**WRITTEN REQUEST:** Please count the lines in the rows that contain the string "newSketch", and give only the number.

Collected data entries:
★ ★ ★ ★ ★

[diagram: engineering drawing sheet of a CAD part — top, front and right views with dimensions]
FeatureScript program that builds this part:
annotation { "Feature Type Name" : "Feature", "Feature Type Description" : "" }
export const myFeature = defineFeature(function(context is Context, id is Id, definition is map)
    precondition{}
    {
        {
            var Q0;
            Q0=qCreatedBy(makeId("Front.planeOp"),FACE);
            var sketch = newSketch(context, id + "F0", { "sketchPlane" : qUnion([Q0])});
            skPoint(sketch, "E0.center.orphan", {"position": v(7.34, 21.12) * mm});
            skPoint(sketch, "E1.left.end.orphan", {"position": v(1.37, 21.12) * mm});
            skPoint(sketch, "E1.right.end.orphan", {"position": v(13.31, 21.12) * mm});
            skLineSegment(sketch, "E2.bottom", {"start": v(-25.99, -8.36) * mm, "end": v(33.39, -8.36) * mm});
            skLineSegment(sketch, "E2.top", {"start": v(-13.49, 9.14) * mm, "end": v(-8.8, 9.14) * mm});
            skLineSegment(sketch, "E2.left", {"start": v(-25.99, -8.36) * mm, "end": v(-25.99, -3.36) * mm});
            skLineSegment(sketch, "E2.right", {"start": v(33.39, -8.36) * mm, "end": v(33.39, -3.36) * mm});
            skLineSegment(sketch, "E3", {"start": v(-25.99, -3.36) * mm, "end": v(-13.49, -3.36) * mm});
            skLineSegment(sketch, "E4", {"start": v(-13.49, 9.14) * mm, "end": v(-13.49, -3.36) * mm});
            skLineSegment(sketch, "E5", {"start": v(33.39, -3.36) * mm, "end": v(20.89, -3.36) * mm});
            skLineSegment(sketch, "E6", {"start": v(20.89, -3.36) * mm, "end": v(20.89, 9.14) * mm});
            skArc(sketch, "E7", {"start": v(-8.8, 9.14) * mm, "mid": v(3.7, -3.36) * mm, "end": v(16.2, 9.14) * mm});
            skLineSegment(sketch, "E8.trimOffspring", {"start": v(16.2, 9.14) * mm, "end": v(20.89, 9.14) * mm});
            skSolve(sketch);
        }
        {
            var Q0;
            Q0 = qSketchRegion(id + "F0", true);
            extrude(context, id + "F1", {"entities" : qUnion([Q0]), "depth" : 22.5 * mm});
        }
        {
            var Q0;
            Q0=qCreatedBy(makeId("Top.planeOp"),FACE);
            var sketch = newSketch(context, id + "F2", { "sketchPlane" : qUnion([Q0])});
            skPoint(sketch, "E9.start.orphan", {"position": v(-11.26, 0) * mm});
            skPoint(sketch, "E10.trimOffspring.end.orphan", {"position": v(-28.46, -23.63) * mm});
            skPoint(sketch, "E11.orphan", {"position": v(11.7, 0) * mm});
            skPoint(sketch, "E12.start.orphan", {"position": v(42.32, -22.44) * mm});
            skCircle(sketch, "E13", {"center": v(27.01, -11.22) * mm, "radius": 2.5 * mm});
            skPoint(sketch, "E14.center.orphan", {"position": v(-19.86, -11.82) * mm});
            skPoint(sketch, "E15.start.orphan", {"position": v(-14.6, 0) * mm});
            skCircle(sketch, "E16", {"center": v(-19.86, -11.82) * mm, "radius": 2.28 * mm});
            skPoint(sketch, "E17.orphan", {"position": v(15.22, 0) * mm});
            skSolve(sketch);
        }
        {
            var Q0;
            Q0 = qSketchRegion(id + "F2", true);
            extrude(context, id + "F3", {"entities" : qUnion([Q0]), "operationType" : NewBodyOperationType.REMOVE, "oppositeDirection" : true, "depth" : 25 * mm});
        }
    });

★ ★ ★ ★ ★

**FINAL RESULT:** 2